## [ASSIGNED TASK A]
Print the two records below, the self-introduction and the WordPress coding notes, line for line and without any changes.

These subminiature fuses are designed to protect more circuits while utilizing less space.
As we discussed last quarter, there is increasing focus among global OEMs on 48-volt systems.
This provides excellent growth opportunities for Littelfuse, and we are continuing our design-in activities with customers.
In sensors, we won new business with a leading Chinese manufacturer of dual-clutch transmissions and with a North America automaker for our seatbelt buckle sensors.
Additionally, we secured a new business win with our powertrain sensor with a North American OEM that will strengthen our position in hybrid and electric vehicles.
Our PolySwitch product line continues to be well received by customers, resulting in several new business wins during the quarter.
Another win in Japan with Mazda is for a customized PTC for the front and rear window lift motors in the new Mazda 2. We also won new business for our low-profile PTC for applications in Audi, Renault and Ford vehicles.
This PTC will be sold through electronics distributors, an example of the synergies between our electronics and automotive segments.

## [INFORMATION SHOWN]
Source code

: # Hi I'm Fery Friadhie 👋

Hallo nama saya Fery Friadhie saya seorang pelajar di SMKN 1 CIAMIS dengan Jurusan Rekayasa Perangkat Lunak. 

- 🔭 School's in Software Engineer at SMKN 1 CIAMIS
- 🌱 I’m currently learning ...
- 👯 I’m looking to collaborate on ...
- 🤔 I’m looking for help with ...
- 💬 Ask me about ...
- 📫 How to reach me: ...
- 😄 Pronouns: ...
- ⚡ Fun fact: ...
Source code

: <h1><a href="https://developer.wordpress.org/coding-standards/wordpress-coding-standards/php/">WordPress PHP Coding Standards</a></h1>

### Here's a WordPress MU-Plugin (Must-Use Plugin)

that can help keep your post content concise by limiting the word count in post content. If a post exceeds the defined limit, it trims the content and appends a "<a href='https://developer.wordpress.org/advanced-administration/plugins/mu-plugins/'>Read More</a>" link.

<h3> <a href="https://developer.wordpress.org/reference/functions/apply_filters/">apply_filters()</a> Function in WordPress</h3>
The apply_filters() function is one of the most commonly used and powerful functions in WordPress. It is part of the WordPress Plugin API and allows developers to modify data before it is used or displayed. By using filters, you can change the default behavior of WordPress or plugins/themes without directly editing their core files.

## [ASSIGNED TASK B]
Output the passage of the Littelfuse excerpt from "This provides excellent" to "during the quarter.", copying it word for word.

## [YOUR RESPONSE A]
Source code

: # Hi I'm Fery Friadhie 👋

Hallo nama saya Fery Friadhie saya seorang pelajar di SMKN 1 CIAMIS dengan Jurusan Rekayasa Perangkat Lunak. 

- 🔭 School's in Software Engineer at SMKN 1 CIAMIS
- 🌱 I’m currently learning ...
- 👯 I’m looking to collaborate on ...
- 🤔 I’m looking for help with ...
- 💬 Ask me about ...
- 📫 How to reach me: ...
- 😄 Pronouns: ...
- ⚡ Fun fact: ...
Source code

: <h1><a href="https://developer.wordpress.org/coding-standards/wordpress-coding-standards/php/">WordPress PHP Coding Standards</a></h1>

### Here's a WordPress MU-Plugin (Must-Use Plugin)

that can help keep your post content concise by limiting the word count in post content. If a post exceeds the defined limit, it trims the content and appends a "<a href='https://developer.wordpress.org/advanced-administration/plugins/mu-plugins/'>Read More</a>" link.

<h3> <a href="https://developer.wordpress.org/reference/functions/apply_filters/">apply_filters()</a> Function in WordPress</h3>
The apply_filters() function is one of the most commonly used and powerful functions in WordPress. It is part of the WordPress Plugin API and allows developers to modify data before it is used or displayed. By using filters, you can change the default behavior of WordPress or plugins/themes without directly editing their core files.

## [YOUR RESPONSE B]
This provides excellent growth opportunities for Littelfuse, and we are continuing our design-in activities with customers.
In sensors, we won new business with a leading Chinese manufacturer of dual-clutch transmissions and with a North America automaker for our seatbelt buckle sensors.
Additionally, we secured a new business win with our powertrain sensor with a North American OEM that will strengthen our position in hybrid and electric vehicles.
Our PolySwitch product line continues to be well received by customers, resulting in several new business wins during the quarter.